= Pauline Stuart =

British fell runner

Pauline Stuart ( Cushnie; born 1 August 1956) is a former pioneer female fell runner, being the first woman to win many of the classic fell races in the late 1970s and early 1980s, some as soon as they allowed women to enter.

== Early life ==
Stuart was born in Northampton but raised in Southport. She left school at eighteen and began training as a nurse, but moved on to go to work for the Youth Hostels Association (YHA). She had been inspired by seeing Joss Naylor out running on the fells when she worked at the YHA at Wasdale.

== Running career ==
In 1979 a female Fell Runner of the Year contest was instigated, and Pauline was the winner of the second title in 1980. Stuart then had a couple of years of injuries and operations, including issues with a bunion and a heel spur.

She returned in 1984 for another attempt at the British Fell Championships (as it was now called), managing to win it that year and again in 1985, giving her three titles in total. In 1984 she won ten out of ten of her championship counters, sealing it with her win at the Ben Nevis Race.

Having split from her former husband Pete Haworth, she married her fellow fell running champion Kenny Stuart at the end of 1985. Pauline and Kenny swept all before them in 1984 and 1985, winning many doubles at races. Unusually, both the male and female British championships were retained in successive seasons.
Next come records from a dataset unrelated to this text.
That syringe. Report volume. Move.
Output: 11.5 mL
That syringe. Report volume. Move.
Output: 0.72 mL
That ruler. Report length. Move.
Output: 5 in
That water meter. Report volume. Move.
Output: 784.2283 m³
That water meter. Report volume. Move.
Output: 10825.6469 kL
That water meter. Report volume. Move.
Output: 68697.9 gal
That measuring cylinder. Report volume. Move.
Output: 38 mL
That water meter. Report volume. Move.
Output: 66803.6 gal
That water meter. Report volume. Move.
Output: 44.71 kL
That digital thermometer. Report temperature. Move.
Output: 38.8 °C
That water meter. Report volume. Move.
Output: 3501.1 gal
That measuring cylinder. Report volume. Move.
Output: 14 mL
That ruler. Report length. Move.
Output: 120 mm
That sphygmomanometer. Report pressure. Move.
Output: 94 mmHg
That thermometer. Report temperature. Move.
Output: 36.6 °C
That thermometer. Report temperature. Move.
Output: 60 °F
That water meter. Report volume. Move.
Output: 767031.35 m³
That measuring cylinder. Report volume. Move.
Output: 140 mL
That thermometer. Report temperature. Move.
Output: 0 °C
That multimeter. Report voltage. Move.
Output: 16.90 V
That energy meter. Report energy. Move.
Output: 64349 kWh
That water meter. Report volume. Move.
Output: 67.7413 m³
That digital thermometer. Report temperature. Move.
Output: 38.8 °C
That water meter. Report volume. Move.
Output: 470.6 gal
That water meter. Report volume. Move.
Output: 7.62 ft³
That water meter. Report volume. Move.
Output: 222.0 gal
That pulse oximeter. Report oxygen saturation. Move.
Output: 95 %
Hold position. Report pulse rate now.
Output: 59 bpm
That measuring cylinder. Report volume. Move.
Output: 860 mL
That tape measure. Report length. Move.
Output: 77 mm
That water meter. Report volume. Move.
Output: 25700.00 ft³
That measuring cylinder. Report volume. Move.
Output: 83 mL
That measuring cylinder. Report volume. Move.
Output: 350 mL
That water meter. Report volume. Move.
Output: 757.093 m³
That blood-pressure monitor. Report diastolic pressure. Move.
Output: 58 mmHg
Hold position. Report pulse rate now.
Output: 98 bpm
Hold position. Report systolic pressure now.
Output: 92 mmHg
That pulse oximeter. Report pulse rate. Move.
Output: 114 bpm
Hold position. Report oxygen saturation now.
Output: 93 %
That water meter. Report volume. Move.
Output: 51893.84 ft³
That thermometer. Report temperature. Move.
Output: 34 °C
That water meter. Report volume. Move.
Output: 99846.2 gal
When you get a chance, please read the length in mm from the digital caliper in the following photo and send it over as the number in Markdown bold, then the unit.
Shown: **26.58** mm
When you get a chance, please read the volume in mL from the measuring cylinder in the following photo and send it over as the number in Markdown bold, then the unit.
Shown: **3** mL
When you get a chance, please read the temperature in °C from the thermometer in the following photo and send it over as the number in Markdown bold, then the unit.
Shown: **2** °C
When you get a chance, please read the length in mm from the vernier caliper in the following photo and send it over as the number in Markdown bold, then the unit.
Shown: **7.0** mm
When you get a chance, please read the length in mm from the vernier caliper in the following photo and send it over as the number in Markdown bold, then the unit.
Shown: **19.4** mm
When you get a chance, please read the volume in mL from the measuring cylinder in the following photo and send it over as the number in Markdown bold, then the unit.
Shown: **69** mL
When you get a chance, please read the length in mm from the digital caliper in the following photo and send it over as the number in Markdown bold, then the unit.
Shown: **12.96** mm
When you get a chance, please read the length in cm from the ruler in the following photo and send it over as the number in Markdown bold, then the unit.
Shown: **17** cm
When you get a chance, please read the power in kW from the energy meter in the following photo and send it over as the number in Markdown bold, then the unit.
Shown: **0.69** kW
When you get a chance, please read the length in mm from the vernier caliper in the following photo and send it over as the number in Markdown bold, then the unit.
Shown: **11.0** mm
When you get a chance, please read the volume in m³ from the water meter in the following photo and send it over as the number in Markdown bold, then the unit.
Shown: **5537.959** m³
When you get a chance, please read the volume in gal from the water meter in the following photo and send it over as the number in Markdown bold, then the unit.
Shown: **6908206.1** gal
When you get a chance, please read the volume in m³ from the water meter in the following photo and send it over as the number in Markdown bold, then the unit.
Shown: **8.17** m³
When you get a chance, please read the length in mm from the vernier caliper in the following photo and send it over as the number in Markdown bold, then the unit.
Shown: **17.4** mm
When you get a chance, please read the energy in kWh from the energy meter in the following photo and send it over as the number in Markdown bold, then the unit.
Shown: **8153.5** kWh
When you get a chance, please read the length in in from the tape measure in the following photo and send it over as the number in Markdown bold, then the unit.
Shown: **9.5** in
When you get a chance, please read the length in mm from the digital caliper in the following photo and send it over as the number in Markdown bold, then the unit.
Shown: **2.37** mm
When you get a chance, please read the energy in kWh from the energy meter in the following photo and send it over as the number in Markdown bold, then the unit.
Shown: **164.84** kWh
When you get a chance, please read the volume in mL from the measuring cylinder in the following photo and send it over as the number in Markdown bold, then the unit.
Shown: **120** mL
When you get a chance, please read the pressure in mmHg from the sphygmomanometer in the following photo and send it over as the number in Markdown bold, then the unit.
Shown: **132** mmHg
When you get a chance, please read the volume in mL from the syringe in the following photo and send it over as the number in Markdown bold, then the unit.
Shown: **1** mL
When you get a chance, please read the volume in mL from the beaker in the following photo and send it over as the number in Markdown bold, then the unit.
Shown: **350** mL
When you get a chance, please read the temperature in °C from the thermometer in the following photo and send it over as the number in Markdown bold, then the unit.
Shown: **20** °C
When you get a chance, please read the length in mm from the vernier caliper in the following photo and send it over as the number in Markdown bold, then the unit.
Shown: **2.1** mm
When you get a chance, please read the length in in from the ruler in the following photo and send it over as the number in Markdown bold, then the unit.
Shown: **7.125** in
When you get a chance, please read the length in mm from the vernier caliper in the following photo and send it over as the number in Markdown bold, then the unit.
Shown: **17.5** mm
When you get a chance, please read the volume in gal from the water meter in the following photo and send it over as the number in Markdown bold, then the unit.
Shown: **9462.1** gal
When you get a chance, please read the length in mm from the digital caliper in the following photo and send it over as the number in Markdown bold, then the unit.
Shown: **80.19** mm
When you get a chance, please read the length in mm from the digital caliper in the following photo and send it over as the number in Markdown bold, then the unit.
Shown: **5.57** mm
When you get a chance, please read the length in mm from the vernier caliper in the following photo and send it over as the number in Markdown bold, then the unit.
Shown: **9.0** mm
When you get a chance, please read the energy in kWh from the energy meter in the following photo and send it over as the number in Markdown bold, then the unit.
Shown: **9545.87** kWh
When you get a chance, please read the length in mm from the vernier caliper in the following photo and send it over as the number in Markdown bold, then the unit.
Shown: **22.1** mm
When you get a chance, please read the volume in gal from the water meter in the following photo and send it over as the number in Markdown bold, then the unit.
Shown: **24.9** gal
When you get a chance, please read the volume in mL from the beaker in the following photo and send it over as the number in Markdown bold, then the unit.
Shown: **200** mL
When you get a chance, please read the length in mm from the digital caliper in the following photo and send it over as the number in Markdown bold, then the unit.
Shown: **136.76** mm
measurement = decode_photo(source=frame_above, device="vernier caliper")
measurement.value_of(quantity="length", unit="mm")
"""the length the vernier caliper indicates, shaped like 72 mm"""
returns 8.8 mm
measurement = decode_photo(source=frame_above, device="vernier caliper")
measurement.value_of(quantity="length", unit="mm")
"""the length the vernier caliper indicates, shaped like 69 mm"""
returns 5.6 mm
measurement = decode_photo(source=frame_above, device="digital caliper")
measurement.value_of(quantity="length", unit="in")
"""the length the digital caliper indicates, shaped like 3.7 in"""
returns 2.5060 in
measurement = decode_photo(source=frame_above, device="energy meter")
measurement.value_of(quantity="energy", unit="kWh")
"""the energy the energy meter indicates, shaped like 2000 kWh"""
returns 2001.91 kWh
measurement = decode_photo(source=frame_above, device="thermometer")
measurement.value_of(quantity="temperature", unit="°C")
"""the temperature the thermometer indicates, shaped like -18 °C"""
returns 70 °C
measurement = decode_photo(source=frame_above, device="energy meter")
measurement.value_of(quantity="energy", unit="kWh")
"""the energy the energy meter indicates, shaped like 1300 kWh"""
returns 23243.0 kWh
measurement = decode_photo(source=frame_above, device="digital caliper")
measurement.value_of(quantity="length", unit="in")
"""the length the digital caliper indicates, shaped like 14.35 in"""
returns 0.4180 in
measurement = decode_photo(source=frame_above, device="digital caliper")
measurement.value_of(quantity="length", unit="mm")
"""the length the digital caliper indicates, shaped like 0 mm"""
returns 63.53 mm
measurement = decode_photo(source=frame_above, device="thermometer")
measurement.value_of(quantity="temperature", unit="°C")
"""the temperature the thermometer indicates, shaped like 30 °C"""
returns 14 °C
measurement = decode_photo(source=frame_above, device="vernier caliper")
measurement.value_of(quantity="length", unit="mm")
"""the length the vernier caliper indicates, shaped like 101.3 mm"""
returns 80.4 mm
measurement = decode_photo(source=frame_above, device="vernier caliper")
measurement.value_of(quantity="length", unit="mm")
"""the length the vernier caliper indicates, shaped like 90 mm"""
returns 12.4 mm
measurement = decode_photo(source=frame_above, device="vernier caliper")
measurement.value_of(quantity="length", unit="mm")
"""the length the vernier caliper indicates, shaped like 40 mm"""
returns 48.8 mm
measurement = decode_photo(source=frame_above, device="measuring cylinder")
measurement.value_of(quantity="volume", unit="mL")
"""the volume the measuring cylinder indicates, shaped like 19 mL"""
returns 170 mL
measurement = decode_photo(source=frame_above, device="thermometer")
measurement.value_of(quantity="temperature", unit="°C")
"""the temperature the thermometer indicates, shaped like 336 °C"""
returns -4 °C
Stuart won the Snowdon Race three times (in 1980, 1984 and 1985), setting a record each time. The 1985 Snowdon time (which has subsequently been beaten) was 1:20:29. Pauline had also set the course record for the Ben Nevis race on 1 September 1984, with a time of 1:43:25, which stood for 34 years before being broken by 24 seconds by Victoria Wilkinson in 2018.

She set new marks in the 1984 season at the fell races at Fairfield, Borrowdale, Latrigg (which lasted 21 years), Three Shires and Dunnerdale.

Stuart competed in the first World Cup of Mountain Running, in San Vigilio, Italy, in 1985, finishing ninth, despite feeling sick, not knowing that she was pregnant.